MILHO: Maior interesse comprador e retração vendedora mantêm preços em alta

Os preços do milho seguiram em alta no mercado interno na última semana, com o Indicador ESALQ/BM&FBovespa (Campinas – SP) se aproximando dos R$ 70/saca de 60 kg, patamar nominal verificado pela última vez em maio/25. Segundo levantamento do Cepea, o impulso veio sobretudo do maior interesse de compradores somado à retração de vendedores. Produtores estão focados na semeadura e atentos ao desenvolvimento da safra. Em algumas regiões, conforme o Centro de Pesquisas, agricultores estão preocupados com o clima quente e, em outras, com os impactos das chuvas de meados de novembro. Nesse contexto, agentes limitam os lotes disponibilizados no spot, à espera de novas valorizações. Do lado da demanda, pesquisadores do Cepea explicam que compradores buscam recompor os estoques para o final do ano e início do próximo, mas esbarram nos maiores preços pedidos por vendedores. Alguns compradores seguem afastados do spot, à espera de queda nas cotações, fundamentados na aproximação da colheita da safra verão, que deve levar produtores a liberar armazéns e/ou fazer caixa, no maior excedente interno e nas exportações em ritmo abaixo do esperado.

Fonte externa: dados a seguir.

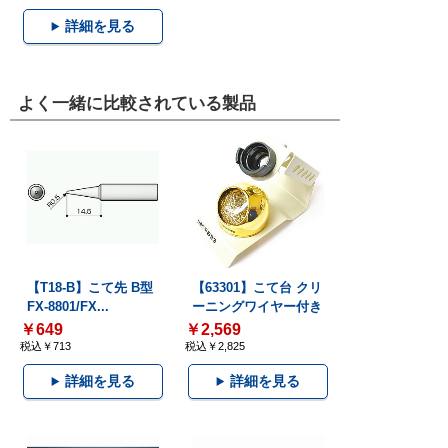
詳細を見る
よく一緒に比較されている製品
【T18-B】こて先 B型
【63301】こて台 クリ
FX-8801/FX...
ーニングワイヤー付き
￥649
￥2,569
税込￥713
税込￥2,825
詳細を見る
詳細を見る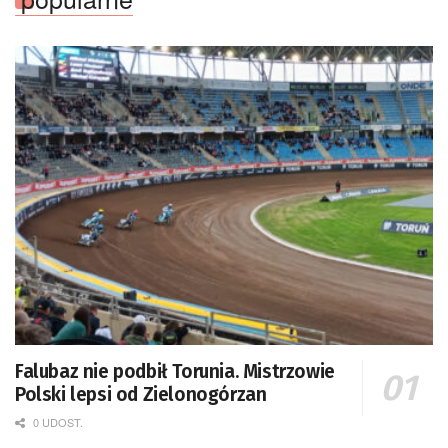
Falubaz nie podbił Torunia. Mistrzowie
Polski lepsi od Zielonogórzan
0 UDOST.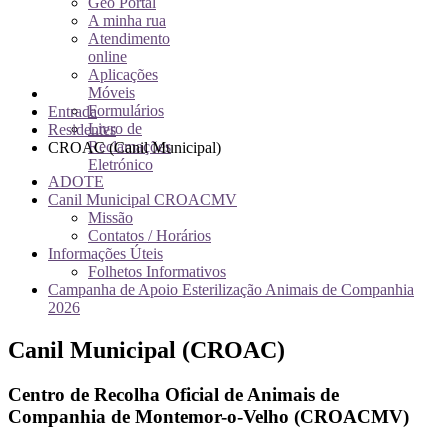
Geo Portal
A minha rua
Atendimento
online
Aplicações
Móveis
Formulários
Entrada
Livro de
Residentes
Reclamações
CROAC (Canil Municipal)
Eletrónico
ADOTE
Canil Municipal CROACMV
Missão
Contatos / Horários
Informações Úteis
Folhetos Informativos
Campanha de Apoio Esterilização Animais de Companhia
2026
Canil Municipal (CROAC)
Centro de Recolha Oficial de Animais de
Companhia de Montemor-o-Velho (CROACMV)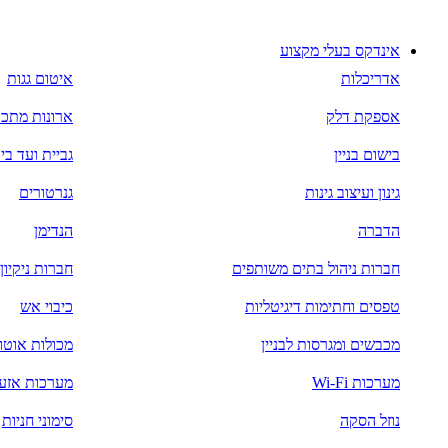
דלג
לתוכן
אינדקס בעלי מקצוע
אדריכלות
איטום גגות
אספקת דלק
ארונות מתכ
בישום בניין
גביית ועד בי
גינון ועיצוב גינות
גנרטורים
הדברה
הנדימן
חברות ניהול בתים משותפים
חברות ניקיו
טפסים וחתימות דיגיטליות
כיבוי אש
מכבשים ומגרסות לבניין
מכולות אוטו
מערכות Wi-Fi
מערכות אזעק
נוזל הסקה
סימוני חניות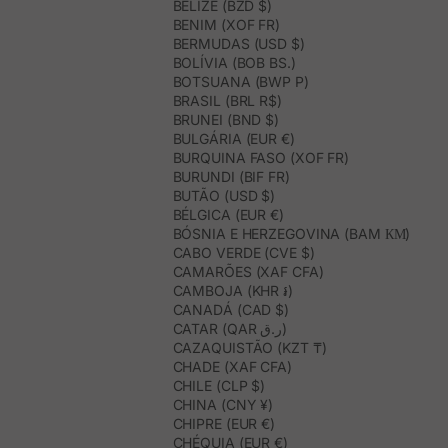
BELIZE (BZD $)
BENIM (XOF FR)
BERMUDAS (USD $)
BOLÍVIA (BOB BS.)
BOTSUANA (BWP P)
BRASIL (BRL R$)
BRUNEI (BND $)
BULGÁRIA (EUR €)
BURQUINA FASO (XOF FR)
BURUNDI (BIF FR)
BUTÃO (USD $)
BÉLGICA (EUR €)
BÓSNIA E HERZEGOVINA (BAM КМ)
CABO VERDE (CVE $)
CAMARÕES (XAF CFA)
CAMBOJA (KHR ៛)
CANADÁ (CAD $)
CATAR (QAR ر.ق)
CAZAQUISTÃO (KZT ₸)
CHADE (XAF CFA)
CHILE (CLP $)
CHINA (CNY ¥)
CHIPRE (EUR €)
CHÉQUIA (EUR €)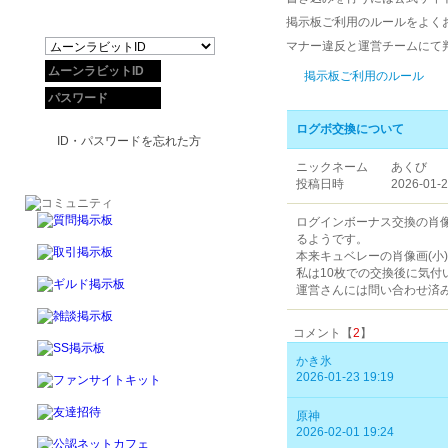
掲示板ご利用のルールをよく
マナー違反と運営チームにて
掲示板ご利用のルール
ログボ交換について
ID・パスワードを忘れた方
ニックネーム
あくび
投稿日時
2026-01-2
ログインボーナス交換の肖像
るようです。
本来キュベレーの肖像画(小
私は10枚での交換後に気
運営さんには問い合わせ済
コメント【
2
】
かき氷
2026-01-23 19:19
原神
2026-02-01 19:24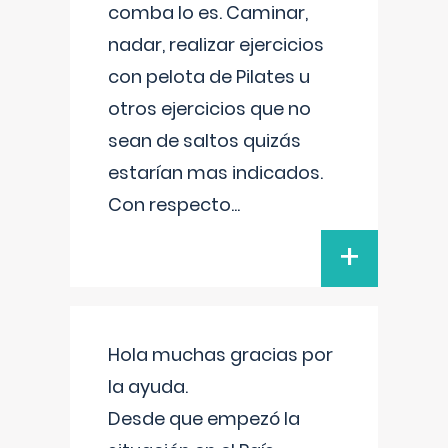
comba lo es. Caminar,
nadar, realizar ejercicios
con pelota de Pilates u
otros ejercicios que no
sean de saltos quizás
estarían mas indicados.
Con respecto
...
+
Hola muchas gracias por
la ayuda.
Desde que empezó la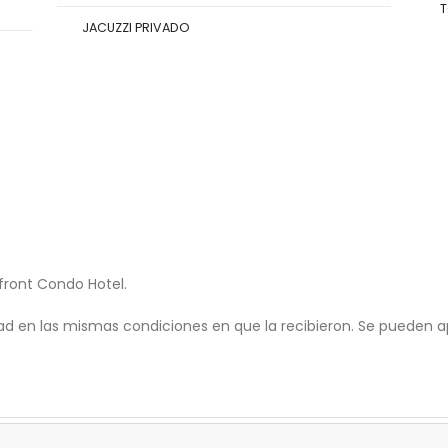
T
JACUZZI PRIVADO
front Condo Hotel.
ad en las mismas condiciones en que la recibieron. Se pueden ap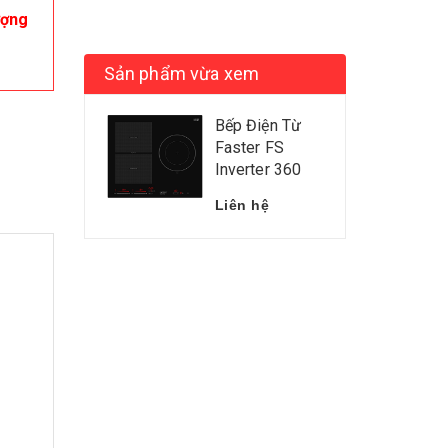
ượng
Sản phẩm vừa xem
Bếp Điện Từ
Faster FS
Inverter 360
Liên hệ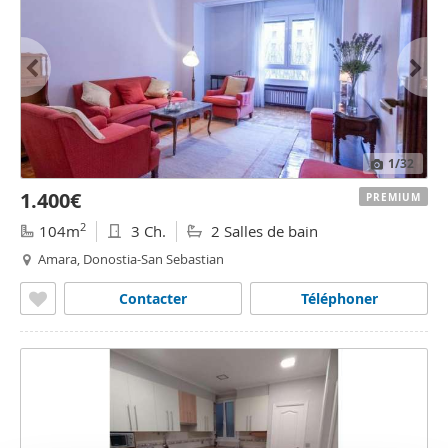
1
/32
1.400€
PREMIUM
2
104m
3 Ch.
2 Salles de bain
Amara, Donostia-San Sebastian
Contacter
Téléphoner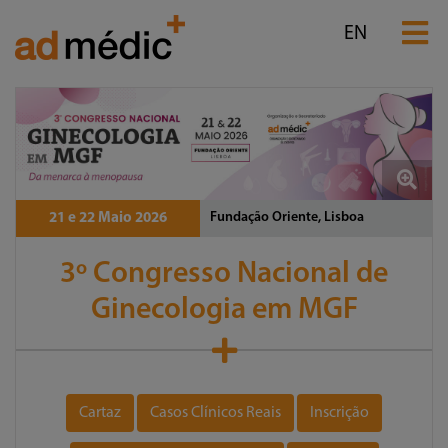
EN
Fundação Oriente, Lisboa
21 e 22 Maio 2026
3º Congresso Nacional de
Ginecologia em MGF
Cartaz
Casos Clínicos Reais
Inscrição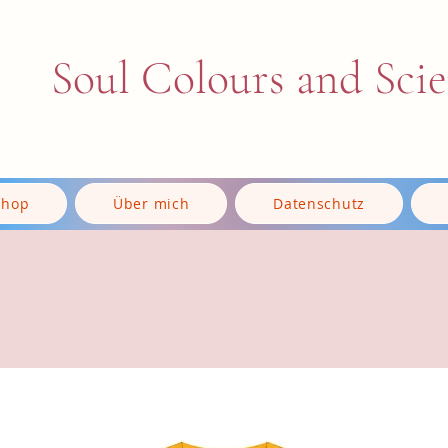
Soul Colours and Sci
Shop
Über mich
Datenschutz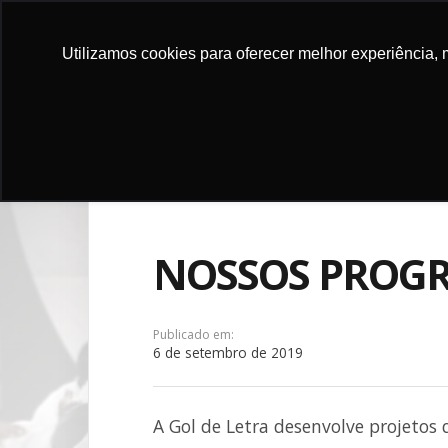
Utilizamos cookies para oferecer melhor experiência, 
DOE
INSTITU
NOSSOS PROG
Publicado em:
6 de setembro de 2019
A Gol de Letra desenvolve projetos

FEIJÃO: Negócios seguem lentos no BR; exportações são recordes

Neste começo de dezembro, as negociações envolvendo feijão no mercado spot nacional vêm ocorrendo apenas quando há necessidade de reposição de estoques, indicam pesquisadores do Cepea. Quanto aos preços, os do feijão carioca têm sido influenciados pelo comportamento da demanda, tendo em vista que a oferta está concentrada em produtos de alta qualidade. Para o feijão preto, dados do Cepea mostram que os valores seguem pressionados pela ampla disponibilidade. No front externo, as exportações brasileiras de feijão vêm registrando excelente desempenho ao longo de 2025. Segundo dados da Secex, de janeiro a novembro, o volume embarcado pelo Brasil soma 501,20 mil toneladas, já representando um recorde anual, considerando-se toda a série histórica da Secex, iniciada em 1997.

 

MANDIOCA: Queda semanal de preço é a maior desde julho

Pressionadas pelo descompasso entre oferta e demanda, as cotações da mandioca caíram 4,4% na última semana, apontam levantamentos do Cepea. Foi a desvalorização mais intensa para o período desde julho. Segundo o Centro de Pesquisas, a colheita ganhou ritmo nos últimos dias, impulsionada pelo clima mais favorável, pela necessidade de capitalização dos produtores e por expectativas baixistas para o início de 2026. Por outro lado, a demanda industrial vem se enfraquecendo, com empresas entrando em recesso ou em manutenção. Entre 1º e 5 de dezembro, o preço médio nominal a prazo da tonelada de mandioca posta fecularia foi de R$ 530,81 (R$ 0,9232/grama de amido), queda de 4,4% em relação ao período anterior. No comparativo com um ano atrás, a desvalorização é de 23,8%, em termos reais (deflacionado pelo IGP-DI). Para os derivados, pesquisas do Cepea mostram que a semana foi de menor movimentação tanto no mercado de fécula quanto no de farinha, com as cotações recuando na maioria das regiões acompanhadas.